TRECHO SELECIONADO:
A gente não precisa se assustar com o valor do auxílio emergencial. Esse montante fica até reduzido se imaginarmos os seus positivos sobre a vida das famílias, sobre a saúde pública, sobre a atividade econômica de uma forma geral e inclusive sobre as finanças públicas. Basta indagar o quão mais profunda teria sido a recessão em 2020 caso o auxílio não tivesse sido implementado. Há uma avalição quase consensual entre os analistas de que a instituição do benefício contribuiu de forma importante para a manutenção daquilo que o economês chamada de “demanda agregada”. Ainda que em valor reduzido por família, o auxílio garantiu o consumo em condições mínimas, minorou as perdas dos pequenos negócios em época de crise e evitou uma queda ainda maior na produção de uma forma geral.

(Registros armazenados)

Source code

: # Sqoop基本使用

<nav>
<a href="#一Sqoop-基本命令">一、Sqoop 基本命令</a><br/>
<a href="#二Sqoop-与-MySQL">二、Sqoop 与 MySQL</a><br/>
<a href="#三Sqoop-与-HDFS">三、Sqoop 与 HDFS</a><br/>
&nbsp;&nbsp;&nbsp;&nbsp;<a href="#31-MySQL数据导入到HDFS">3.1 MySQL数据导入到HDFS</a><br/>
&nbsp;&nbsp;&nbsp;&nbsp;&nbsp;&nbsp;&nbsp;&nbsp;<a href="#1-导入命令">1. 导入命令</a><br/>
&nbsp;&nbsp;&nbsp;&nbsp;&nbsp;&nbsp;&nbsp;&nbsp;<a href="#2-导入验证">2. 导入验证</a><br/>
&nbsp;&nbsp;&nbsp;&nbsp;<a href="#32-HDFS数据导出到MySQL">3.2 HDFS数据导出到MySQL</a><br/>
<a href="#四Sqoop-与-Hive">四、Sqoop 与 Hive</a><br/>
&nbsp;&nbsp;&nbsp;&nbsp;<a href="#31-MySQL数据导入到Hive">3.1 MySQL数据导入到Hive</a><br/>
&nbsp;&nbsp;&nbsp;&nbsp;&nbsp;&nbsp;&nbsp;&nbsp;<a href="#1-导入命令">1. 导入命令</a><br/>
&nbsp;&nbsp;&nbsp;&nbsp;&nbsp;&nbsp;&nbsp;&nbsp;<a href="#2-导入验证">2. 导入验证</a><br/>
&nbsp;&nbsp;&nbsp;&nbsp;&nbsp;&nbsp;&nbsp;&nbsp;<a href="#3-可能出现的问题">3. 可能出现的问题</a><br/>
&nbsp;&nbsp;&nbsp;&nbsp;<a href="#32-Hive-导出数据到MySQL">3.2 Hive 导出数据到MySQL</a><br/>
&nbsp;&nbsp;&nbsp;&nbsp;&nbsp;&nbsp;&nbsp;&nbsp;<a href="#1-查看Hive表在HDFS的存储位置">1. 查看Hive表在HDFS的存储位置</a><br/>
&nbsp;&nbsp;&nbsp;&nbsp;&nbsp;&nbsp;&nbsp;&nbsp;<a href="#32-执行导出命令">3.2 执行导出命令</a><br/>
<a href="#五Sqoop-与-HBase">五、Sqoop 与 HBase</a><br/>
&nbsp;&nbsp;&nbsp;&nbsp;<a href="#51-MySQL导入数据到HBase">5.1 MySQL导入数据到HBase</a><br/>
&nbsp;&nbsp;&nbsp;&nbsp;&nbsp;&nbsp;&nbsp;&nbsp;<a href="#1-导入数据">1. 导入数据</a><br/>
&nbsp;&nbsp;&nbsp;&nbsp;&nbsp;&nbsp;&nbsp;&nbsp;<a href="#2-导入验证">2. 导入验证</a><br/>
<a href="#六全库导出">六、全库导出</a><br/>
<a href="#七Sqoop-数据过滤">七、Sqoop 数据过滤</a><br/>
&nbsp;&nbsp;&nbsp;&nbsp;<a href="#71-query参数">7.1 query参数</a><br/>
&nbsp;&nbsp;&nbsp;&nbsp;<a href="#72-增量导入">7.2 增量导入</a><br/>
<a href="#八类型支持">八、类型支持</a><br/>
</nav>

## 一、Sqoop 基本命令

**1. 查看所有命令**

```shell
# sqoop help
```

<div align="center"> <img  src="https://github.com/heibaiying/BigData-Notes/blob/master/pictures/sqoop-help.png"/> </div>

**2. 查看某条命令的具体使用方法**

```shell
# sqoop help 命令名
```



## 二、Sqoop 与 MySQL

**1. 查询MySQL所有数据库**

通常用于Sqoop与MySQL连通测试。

ENUNCIADO 1:
Responda às perguntas abaixo com base no trecho sobre o auxílio emergencial.
(a) Em que ano ocorreu a recessão mencionada?
(b) Segundo a avaliação quase consensual dos analistas, a instituição do benefício contribuiu para a manutenção de quê?
(c) Que perdas o auxílio minorou?
ENUNCIADO 2:
Transcreva do trecho sobre o auxílio emergencial a parte que vai de "A gente não" até "uma forma geral.".

RESPOSTA DO EXERCÍCIO 1:
(a) Em 2020.
(b) Da "demanda agregada".
(c) As perdas dos pequenos negócios em época de crise.

RESPOSTA DO EXERCÍCIO 2:
A gente não precisa se assustar com o valor do auxílio emergencial. Esse montante fica até reduzido se imaginarmos os seus positivos sobre a vida das famílias, sobre a saúde pública, sobre a atividade econômica de uma forma geral e inclusive sobre as finanças públicas. Basta indagar o quão mais profunda teria sido a recessão em 2020 caso o auxílio não tivesse sido implementado. Há uma avalição quase consensual entre os analistas de que a instituição do benefício contribuiu de forma importante para a manutenção daquilo que o economês chamada de “demanda agregada”. Ainda que em valor reduzido por família, o auxílio garantiu o consumo em condições mínimas, minorou as perdas dos pequenos negócios em época de crise e evitou uma queda ainda maior na produção de uma forma geral.